Some travelers make a point of visiting all the hotels and inns nationwide with the historic designation, she said.

The Craftsman-style Pierpont, which has sweeping views of the ocean, was commissioned in 1910 by Ojai socialite Josephine Pierpont, who hired architect Sumner P. Hunt to build it.

Pierpont predicted that the then-nascent automobile industry would soon take off, and when it did, those traveling between Los Angeles and Santa Barbara would want an elegant place to spend the night.

She was right on both counts--cars multiplied, roads were built and people sought out quiet hideaways up and down the coast.

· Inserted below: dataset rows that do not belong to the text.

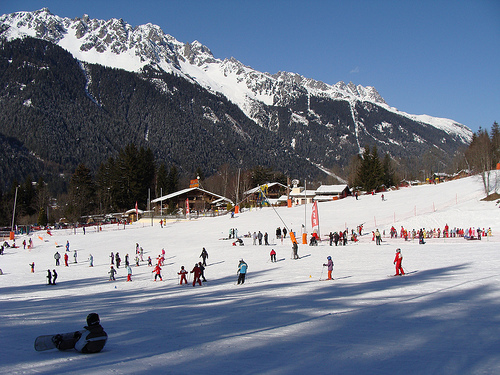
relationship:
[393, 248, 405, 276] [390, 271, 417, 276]
person on snowboard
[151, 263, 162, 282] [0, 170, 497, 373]
people in snow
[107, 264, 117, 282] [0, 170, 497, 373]
person in snow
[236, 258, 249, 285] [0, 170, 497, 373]
people in snow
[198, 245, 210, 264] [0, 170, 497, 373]
person in snow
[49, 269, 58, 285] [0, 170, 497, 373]
person in snow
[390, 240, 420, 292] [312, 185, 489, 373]
person on ski slope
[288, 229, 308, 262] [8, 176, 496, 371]
person on ski slope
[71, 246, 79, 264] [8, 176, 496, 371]
person on ski slope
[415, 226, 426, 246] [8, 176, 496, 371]
standing person standing on ski slope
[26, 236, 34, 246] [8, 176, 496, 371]
standing person standing on ski slope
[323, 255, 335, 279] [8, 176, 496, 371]
people standing on ski slope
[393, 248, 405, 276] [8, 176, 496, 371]
person standing on ski slope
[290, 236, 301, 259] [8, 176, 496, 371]
standing person standing on ski slope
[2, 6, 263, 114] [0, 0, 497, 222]
snow lying on top of hill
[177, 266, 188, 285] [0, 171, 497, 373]
people skiing on hill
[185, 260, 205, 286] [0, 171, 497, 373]
person skiing on hill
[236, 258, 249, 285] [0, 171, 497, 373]
people skiing on hill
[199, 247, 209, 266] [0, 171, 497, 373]
person skiing on hill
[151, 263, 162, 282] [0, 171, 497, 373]
people skiing on hill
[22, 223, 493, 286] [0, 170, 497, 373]
group skiing on snow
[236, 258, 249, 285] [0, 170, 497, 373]
people skiing on snow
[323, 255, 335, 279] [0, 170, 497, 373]
people skiing on snow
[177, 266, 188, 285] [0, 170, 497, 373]
people skiing on snow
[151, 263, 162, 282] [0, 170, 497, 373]
people skiing on snow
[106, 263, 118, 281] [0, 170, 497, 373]
person skiing on snow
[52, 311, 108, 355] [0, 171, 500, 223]
man sitting on hill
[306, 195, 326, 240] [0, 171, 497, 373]
flag standing on hill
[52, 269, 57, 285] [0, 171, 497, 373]
people skiing on hill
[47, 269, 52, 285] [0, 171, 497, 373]
person skiing on hill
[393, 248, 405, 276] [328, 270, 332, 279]
person wearing red pants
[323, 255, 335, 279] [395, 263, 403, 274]
people wearing red pants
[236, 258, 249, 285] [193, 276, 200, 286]
people wearing red pants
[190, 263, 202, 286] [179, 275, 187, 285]
people wearing red pants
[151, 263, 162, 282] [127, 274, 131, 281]
people wearing red pants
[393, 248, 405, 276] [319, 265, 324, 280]
person holding ski pole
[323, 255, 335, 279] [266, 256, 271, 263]
people holding ski pole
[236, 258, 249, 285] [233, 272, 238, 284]
people holding ski pole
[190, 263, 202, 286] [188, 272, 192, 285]
people holding ski pole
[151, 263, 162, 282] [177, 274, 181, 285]
people holding ski pole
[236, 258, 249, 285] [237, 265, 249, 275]
people wearing jacket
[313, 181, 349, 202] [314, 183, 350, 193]
building with roof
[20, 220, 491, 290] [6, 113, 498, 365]
group in snow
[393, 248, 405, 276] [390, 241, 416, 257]
person wearing a hat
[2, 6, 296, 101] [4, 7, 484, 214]
snow on mountain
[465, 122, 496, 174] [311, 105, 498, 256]
trees on hill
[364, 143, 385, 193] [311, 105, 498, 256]
tree on hill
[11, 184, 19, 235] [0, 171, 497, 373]
pole on hill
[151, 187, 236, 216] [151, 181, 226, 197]
brown cabin covered with snow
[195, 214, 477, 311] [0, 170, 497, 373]
people in snow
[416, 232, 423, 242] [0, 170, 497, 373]
people in snow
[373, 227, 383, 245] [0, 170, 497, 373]
people in snow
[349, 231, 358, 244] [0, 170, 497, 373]
people in snow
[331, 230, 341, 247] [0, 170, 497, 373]
people in snow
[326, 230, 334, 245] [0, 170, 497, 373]
people in snow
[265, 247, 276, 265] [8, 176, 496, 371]
person standing on ski slope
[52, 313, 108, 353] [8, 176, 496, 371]
man standing on ski slope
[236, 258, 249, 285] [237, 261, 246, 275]
people wearing jacket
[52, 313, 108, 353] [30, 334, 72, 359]
man on snowboard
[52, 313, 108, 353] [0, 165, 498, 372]
man sitting on ground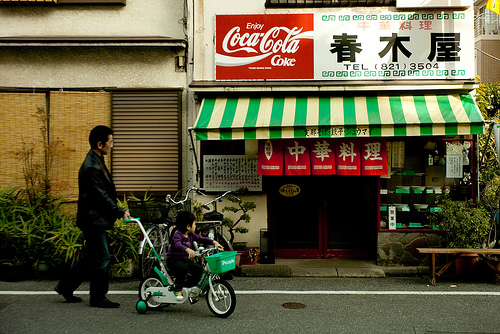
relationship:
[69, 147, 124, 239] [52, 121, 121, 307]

Humphrey Bogart, Lauren Bacall, Bette Davis, Bing Crosby and John Travolta are just a few of the celebrities who have stayed at the Pierpont, Thompson said.

Former President George Bush lived at the 77-room Pierpont for a time in 1949, along with his wife and son, now-President George W. Bush. In those days, the elder Bush was learning the oil business in petroleum-rich Ventura and Santa Barbara counties.

These days, the inn is sometimes home for celebrities performing with the Rubicon Theatre Company in Ventura.

"I came here last fall to play at the Rubicon and I was struck by what an extraordinary location this was," actor David Birney said last week at a celebration honoring the inn's historic designation. "This place, with its enormous legacy, supports the theater."

Assemblywoman Hannah-Beth Jackson (D-Santa Barbara) spoke at the celebration of the importance of local history.

"It is so critical that we are able to take a step a back and enjoy the traditions of what made us what we are," she told the 150 people gathered on the back terrace of the inn.

After extensive renovations, Pierpont Inn & Racquet Club co-owner and managing partner Spencer Garrett applied for national historic status, which was granted in July.

Historic Hotels of America, based in Washington, D.C., is run by the National Trust for Historic Preservation. The group serves as a marketing tool for places like the Pierpont, said spokeswoman Mary Billingsly.

"Hotels seek us out to market their history; other times we seek out hotels," she said.

Color photos and descriptions of the Pierpont will be included in a glossy booklet put out by the organization featuring each of its member facilities.

"Preservation pays," Thompson said. "It increases the identity of a city, it creates a tourist attraction, it creates a sense of community pride in the city and it creates a feeling of good will in outsiders who visit the city."